Feel sad, drive fast: Artificial intelligence lets your car respond to how you feel
FYI, this story is more than a year old
Renesas Electronics Corporation announced the creation of their development kit for R-Car, that takes advantage of the ‘emotion engine’ AI.
The new development kit enables cars to read the driver's emotions and optimally respond to the driver’s needs based on their emotional state.
The development kit includes cocoro SB’s emotion engine, which leverages sensibility technology to recognise emotional states such as confidence or uncertainty based on the driver’s voice.
Since it is possible for the car to understand the driver’s words and emotional state, it can provide the appropriate response that ensures optimal driver safety.
As this technology is linked to AI based machine learning, it is possible for the car to learn from conversations with the driver.
Renesas plans to release the development kit later this year.
The AI considers the driver's emotional state, facial expression and eyesight direction as key information that combines with the driver's vital signs to improve the car to driver interface.
This AI is placing drivers closer to the era of self-driving cars.
Furthermore, understanding the driver’s emotions enables the car to control vehicle speed according to how the driver is feeling.

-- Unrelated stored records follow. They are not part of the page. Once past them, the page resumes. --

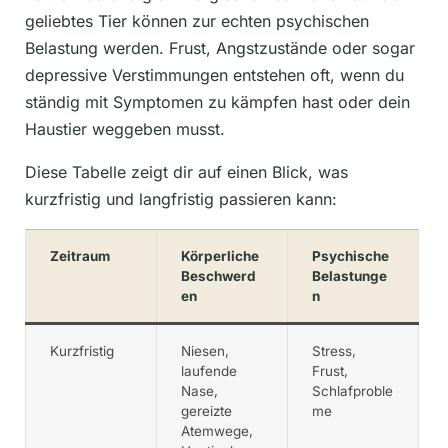
geliebtes Tier können zur echten psychischen
Belastung werden. Frust, Angstzustände oder sogar
depressive Verstimmungen entstehen oft, wenn du
ständig mit Symptomen zu kämpfen hast oder dein
Haustier weggeben musst.
Diese Tabelle zeigt dir auf einen Blick, was
kurzfristig und langfristig passieren kann:
Zeitraum
Körperliche
Psychische
Beschwerd
Belastunge
en
n
Kurzfristig
Niesen,
Stress,
laufende
Frust,
Nase,
Schlafproble
gereizte
me
Atemwege,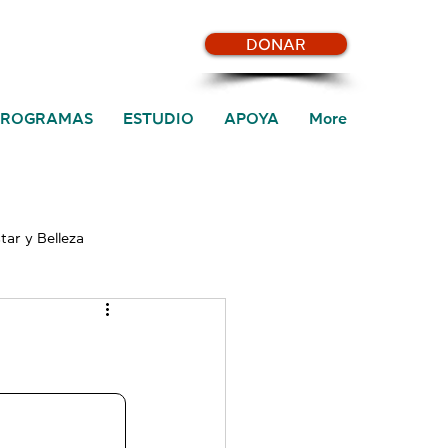
DONAR
PROGRAMAS
ESTUDIO
APOYA
More
tar y Belleza
ilvestre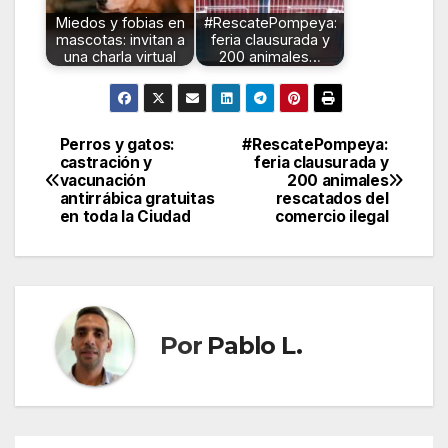
Miedos y fobias en
#RescatePompeya:
mascotas: invitan a
feria clausurada y
una charla virtual
200 animales…
Perros y gatos:
#RescatePompeya:
Navegación
castración y
feria clausurada y
vacunación
200 animales
de
antirrábica gratuitas
rescatados del
en toda la Ciudad
comercio ilegal
entradas
Por
Pablo L.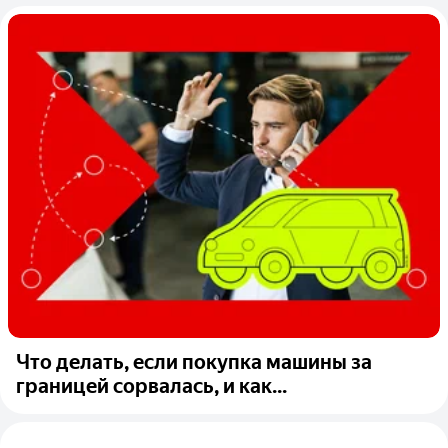
Что делать, если покупка машины за
границей сорвалась, и как...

By providing carmakers and IT companies with the development kit that takes advantage of this emotion engine, Renesas hopes to expand the possibilities for this AI and to the develop new interfaces between cars and drivers.

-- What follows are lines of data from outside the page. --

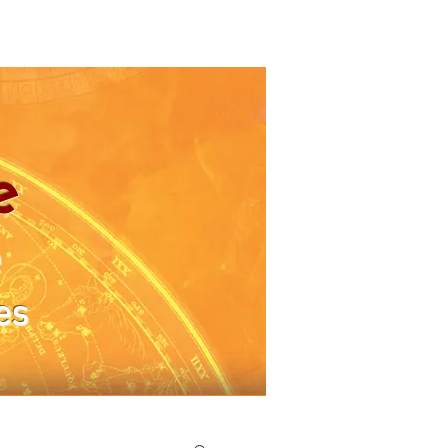
e
e
es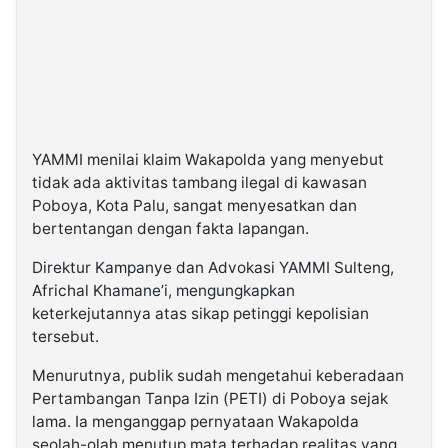
YAMMI menilai klaim Wakapolda yang menyebut
tidak ada aktivitas tambang ilegal di kawasan
Poboya, Kota Palu, sangat menyesatkan dan
bertentangan dengan fakta lapangan.
Direktur Kampanye dan Advokasi YAMMI Sulteng,
Africhal Khamane’i, mengungkapkan
keterkejutannya atas sikap petinggi kepolisian
tersebut.
Menurutnya, publik sudah mengetahui keberadaan
Pertambangan Tanpa Izin (PETI) di Poboya sejak
lama. Ia menganggap pernyataan Wakapolda
seolah-olah menutup mata terhadap realitas yang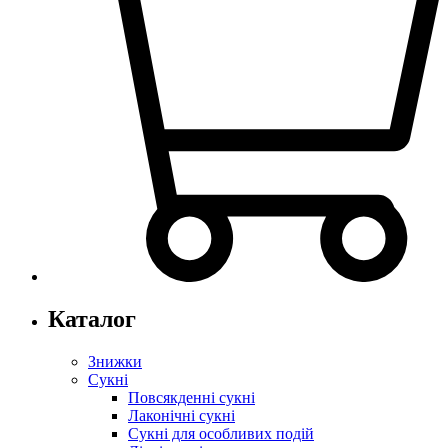
Каталог
Знижки
Сукні
Повсякденні сукні
Лаконічні сукні
Сукні для особливих подій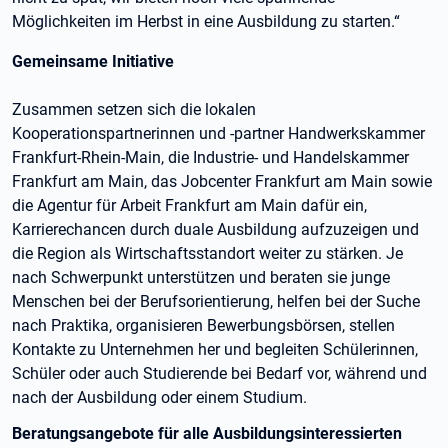
Möglichkeiten im Herbst in eine Ausbildung zu starten.“
Gemeinsame Initiative
Zusammen setzen sich die lokalen
Kooperationspartnerinnen und -partner Handwerkskammer
Frankfurt-Rhein-Main, die Industrie- und Handelskammer
Frankfurt am Main, das Jobcenter Frankfurt am Main sowie
die Agentur für Arbeit Frankfurt am Main dafür ein,
Karrierechancen durch duale Ausbildung aufzuzeigen und
die Region als Wirtschaftsstandort weiter zu stärken. Je
nach Schwerpunkt unterstützen und beraten sie junge
Menschen bei der Berufsorientierung, helfen bei der Suche
nach Praktika, organisieren Bewerbungsbörsen, stellen
Kontakte zu Unternehmen her und begleiten Schülerinnen,
Schüler oder auch Studierende bei Bedarf vor, während und
nach der Ausbildung oder einem Studium.
Beratungsangebote für alle Ausbildungsinteressierten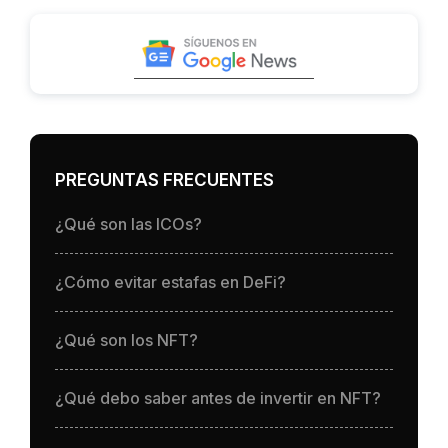
PREGUNTAS FRECUENTES
¿Qué son las ICOs?
¿Cómo evitar estafas en DeFi?
¿Qué son los NFT?
¿Qué debo saber antes de invertir en NFT?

Renesas Electronics Corporation delivers embedded design innovation with complete semiconductor solutions that enable billions of connected, intelligent devices to enhance the way people work and live.
The company is the number one global supplier of microcontrollers, and a leader in analogue power and SoC products.

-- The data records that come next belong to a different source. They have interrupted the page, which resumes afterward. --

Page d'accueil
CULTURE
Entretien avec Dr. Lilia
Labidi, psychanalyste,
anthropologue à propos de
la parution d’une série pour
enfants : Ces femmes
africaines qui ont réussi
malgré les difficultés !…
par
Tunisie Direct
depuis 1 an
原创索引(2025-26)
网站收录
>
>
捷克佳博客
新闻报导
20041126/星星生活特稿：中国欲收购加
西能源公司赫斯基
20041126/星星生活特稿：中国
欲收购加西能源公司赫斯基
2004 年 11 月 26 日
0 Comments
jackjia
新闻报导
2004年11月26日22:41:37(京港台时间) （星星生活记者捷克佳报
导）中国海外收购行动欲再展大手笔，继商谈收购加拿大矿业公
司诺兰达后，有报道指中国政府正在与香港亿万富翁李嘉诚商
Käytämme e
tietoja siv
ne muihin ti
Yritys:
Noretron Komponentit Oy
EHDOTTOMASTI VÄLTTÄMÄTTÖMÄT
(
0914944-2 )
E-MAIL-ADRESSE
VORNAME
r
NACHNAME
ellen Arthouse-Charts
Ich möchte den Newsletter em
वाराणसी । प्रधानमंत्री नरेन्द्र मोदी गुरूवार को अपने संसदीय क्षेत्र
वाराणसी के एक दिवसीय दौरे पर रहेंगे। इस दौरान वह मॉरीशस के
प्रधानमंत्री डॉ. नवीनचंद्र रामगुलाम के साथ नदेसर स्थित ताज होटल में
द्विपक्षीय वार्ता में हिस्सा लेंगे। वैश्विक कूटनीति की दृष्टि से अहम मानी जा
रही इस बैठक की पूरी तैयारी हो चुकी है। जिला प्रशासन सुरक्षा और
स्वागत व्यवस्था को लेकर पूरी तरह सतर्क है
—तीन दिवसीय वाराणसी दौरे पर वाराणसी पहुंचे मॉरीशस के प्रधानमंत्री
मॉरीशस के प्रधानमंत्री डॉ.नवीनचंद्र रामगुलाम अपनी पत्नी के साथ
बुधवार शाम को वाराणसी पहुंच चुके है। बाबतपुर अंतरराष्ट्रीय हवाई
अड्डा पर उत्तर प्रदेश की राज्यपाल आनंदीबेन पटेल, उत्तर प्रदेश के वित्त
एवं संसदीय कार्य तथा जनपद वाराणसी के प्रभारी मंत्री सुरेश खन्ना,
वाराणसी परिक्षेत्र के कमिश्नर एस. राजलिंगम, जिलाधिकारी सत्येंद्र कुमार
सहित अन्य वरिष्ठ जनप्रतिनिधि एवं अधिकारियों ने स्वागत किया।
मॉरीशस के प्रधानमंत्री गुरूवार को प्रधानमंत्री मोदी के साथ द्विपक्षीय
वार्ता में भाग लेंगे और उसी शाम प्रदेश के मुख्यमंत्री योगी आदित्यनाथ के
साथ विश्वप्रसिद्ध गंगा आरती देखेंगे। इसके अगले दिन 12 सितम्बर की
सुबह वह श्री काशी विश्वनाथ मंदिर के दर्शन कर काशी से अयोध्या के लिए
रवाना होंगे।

Renesas provides comprehensive solutions for a broad range of automotive, industrial, home electronics, office automation and information communication technology applications to help shape a limitless future.
The idea that a car could one day read the way a driver is feeling is in equal parts frightening and logical.
On one hand, it is a bit unnerving to think that the car will be able to take control away if it senses momentary unease, as this feeling may be caused by many things.
Yet, I can also see overwhelmingly positive applications for this AI, limiting how fast a driver can go if they are angry or heartbroken.
Integrating this AI with other self-driving features could lead to an intelligent vehicle unlike anything we’ve seen before.